Plus loin : « Pas plus que, dans American Sniper, il ne s’intéressait à ce qui pouvait pousser des Irakiens à prendre les armes contre l’armée américaine, Eastwood ne se préoccupera de ce qui peut bien pousser un jeune Marocain à monter dans un train armé jusqu’aux dents. El-Khazzani (Ray Corasani) restera une silhouette mortifère ». Le Monde ne saisit pas pourquoi Clint Eastwood ne cherche pas à comprendre les motivations du tueur, ce qui fait qu’un musulman devient un terroriste islamiste, mais plutôt pourquoi de jeunes américains assez banals deviennent des héros, face justement à la violence du marocain en question.

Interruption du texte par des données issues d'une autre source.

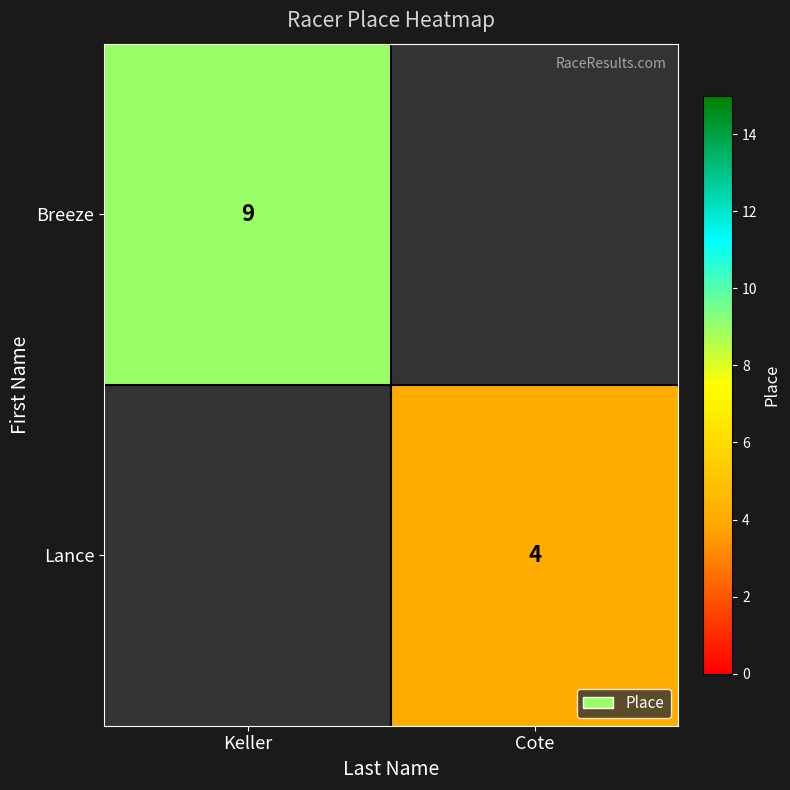

The Lance series shows 2 at Cote. True or false?

False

Cette incapacité à comprendre le fait que les héros soient ces héros-là, symbolise peut-être tout ce qui sépare la France de Paris et la France périphérique.
Les héros ne sont pas le bobo gendre idéal ?
La particularité fort intéressante du film, que des personnages soient joués par les personnes elles-mêmes, est réduite à la maladresse d’acteurs « non professionnels » dans tous les journaux, à croire qu’une fiche a circulé. Un film « impossible à sauver », Télérama, qui « assomme », Le Parisien, « Voyage au bout de l’ennui », pour La Croix qui, ainsi, ne masque pas son interprétation politique du film…
Au fond, ce qui ne plaît pas dans les salles de rédaction parisiennes ? Les héros sont de jeunes américains, deux blancs et un métis, banals, croyants, évangélistes en appelant à Dieu, priant, venant de l’Amérique moyenne ou pauvre, militaires, patriotes… Tout ce que les médias libéraux libertaires français détestent. Des individus qui devraient plutôt être des suprématistes blancs adeptes du KKK, du moins pour deux d’entre eux, dans le logiciel de la presse dominante française.
Le magazine RollingStone va plus loin encore que Le Monde dans la caricature du média libéral libertaire en écrivant que le « plus frustrant » est la présentation du terroriste comme « l’étranger tellement plus facile à rejeter ». On suppose que l’auteur de l’article ne se trouvait pas dans ce train. Devant ce film, les réactions des médias, en ne disant rien du film en tant qu’œuvre cinématographique, disent de fait beaucoup de l’état de l’esprit des milieux auxquels ils appartiennent.